India’s Vodafone Idea is giving all employees an extra month’s salary on a condition that they remain on the company’s rolls till March 31, 2021. The move is aimed at stopping the employee attrition at a time when the struggling telco is trying to sustain in the market amid financial losses and lack of funding.
The telecom operator’s problems increased after a series of top-level exits in the last two months.
In October this year, it lost its chief technology officer, Vishant Vora, who has now joined Mavenir as President, Global Customer Operations and Managed Services. His exit was followed by chief legal officer head Kumar Das, chief technology security officer (CTSO) Amit Pradhan and chief digital and brand officer Kavita Nair.
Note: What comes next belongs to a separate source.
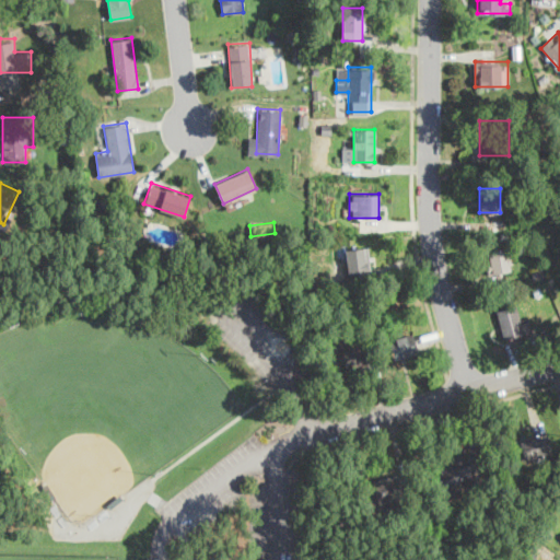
[(346,248),(348,273),(371,270),(368,245),(346,248)]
Analysts said that loss of key executives could impact customer services quality, leading to more potential subscriber and revenue losses.
“…people resources were the telco’s most critical assets in these demanding times when it is trying to stabilise operations, arrest customer losses and grow the 4G business,” a top Vodafone Idea executive was quoted as saying by the Economic Times. He said that the extra month’s pay is being given as a one-time ex-gratia payout with the November 2020 salary.
Vodafone Idea had 11,705 permanent employees before March 2020. However, the telco’s exercise to consolidate 22 telecom circles in 10 clusters in May resulted in the exit of 1500 employees across functions.
As per Bharti Airtel’s recent filings, it had 15,518 employees at the end of September quarter. Reliance Jio, on the other hand, has 15,000-20,000 employees on its payrolls, as per various media reports.
The report said that Vodafone Idea has also filled the position of chief marketing officer (CMO), which was vacant for over two years with the appointment of Avneesh Khosla, who has been serving the telco as director of marketing function.
Nair’s exit from the company comes as a surprise as she was spearheading the telco’s rebranding exercise across the country. The telco recently rebranded to Vi and is focusing on transforming its business to arrest subscriber loss on its network.
Vodafone Idea, which was India’s top telco after the merger between Vodafone and Idea Cellular, has lost 155 million subscribers in the last nine quarters. Fitch Ratings recently said that the struggling telco could lose 50-70 million more subscribers in the next 12 months due to its inability to quickly expand and modernise its 4G network in the country.
Fitch had said that Mukesh Ambani-led Reliance Jio could gain more than half of Vodafone Idea’s subscriber losses, with the balance could go to Sunil Mittal-led Bharti Airtel.
The loss-making telecom operator needs to clear $6.8 billion in adjusted gross revenue (AGR) dues over the next ten years.
Vodafone Idea is currently in talks with a consortium of investors, including Oaktree Capital Management and Varde Partners to raise at least $2 billion to pay the next AGR installment and towards the network expansion. Its board had approved fundraising up to $3.4 in September.
Fitch Ratings said that Vodafone Idea’s plan to raise about $3.4 billion through a mix of equity and debt is unlikely to restore its competitive position and reverse subscriber losses, as the amount would be insufficient for capex.
In the September quarter, Vodafone Idea lost 8 million customers, while its revenue market share (RMS) fell by 22 basis points (bps) sequentially to a modest 22.6%.
The struggling telco is currently mulling over increasing prices for data and voice services, having raised prices of a couple of high-value postpaid plans in a limited manner to test the waters.
Credit Suisse said that the price hike for just two postpaid plans looks more like a signalling mechanism for a broader tariff hike.
As per reports, Vodafone Idea may hike tariffs by up to 15-20% by the end of the year or early next year. As per estimates, a 20% tariff hike could drive up the telco’s average revenue per user (ARPU) to Rs 140($1.90) in FY22E.
A similar tariff hike could increase Airtel and Jio’s ARPU to Rs 178 ($2.41) and Rs 167 ($2.26), respectively.
“VIL has been keen to raise tariffs and has already expressed willingness to take the lead on raising tariffs, given its precarious cash flow situation. Further, the company is in the middle of the fundraise (debt and equity) and a tariff hike could help generate interest from investors. In our view, this is an attempt by VIL to test the waters for the next round of tariff hikes across the board,” Credit Suisse said in a report.